START Task inputs

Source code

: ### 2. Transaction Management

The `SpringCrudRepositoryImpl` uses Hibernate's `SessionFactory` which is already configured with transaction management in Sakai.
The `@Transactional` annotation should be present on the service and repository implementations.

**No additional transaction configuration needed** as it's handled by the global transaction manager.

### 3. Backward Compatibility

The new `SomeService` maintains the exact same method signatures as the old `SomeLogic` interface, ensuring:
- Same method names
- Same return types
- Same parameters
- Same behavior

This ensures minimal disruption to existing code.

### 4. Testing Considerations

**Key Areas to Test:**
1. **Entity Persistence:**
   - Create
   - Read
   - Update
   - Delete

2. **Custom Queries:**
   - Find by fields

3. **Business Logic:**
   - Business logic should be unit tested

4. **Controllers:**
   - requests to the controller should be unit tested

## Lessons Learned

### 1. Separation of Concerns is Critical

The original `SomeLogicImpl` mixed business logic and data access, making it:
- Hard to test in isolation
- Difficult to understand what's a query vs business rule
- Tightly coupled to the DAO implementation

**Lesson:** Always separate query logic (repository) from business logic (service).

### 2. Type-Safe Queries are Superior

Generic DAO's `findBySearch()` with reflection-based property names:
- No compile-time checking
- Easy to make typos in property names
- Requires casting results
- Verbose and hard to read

END Task inputs

(Action item) Copy out the part of the listing that begins with the line containing "4. **Controllers:**" and runs through the end of the listing, keeping both ends.

(Completed exercise)
4. **Controllers:**
   - requests to the controller should be unit tested

## Lessons Learned

### 1. Separation of Concerns is Critical

The original `SomeLogicImpl` mixed business logic and data access, making it:
- Hard to test in isolation
- Difficult to understand what's a query vs business rule
- Tightly coupled to the DAO implementation

**Lesson:** Always separate query logic (repository) from business logic (service).

### 2. Type-Safe Queries are Superior

Generic DAO's `findBySearch()` with reflection-based property names:
- No compile-time checking
- Easy to make typos in property names
- Requires casting results
- Verbose and hard to read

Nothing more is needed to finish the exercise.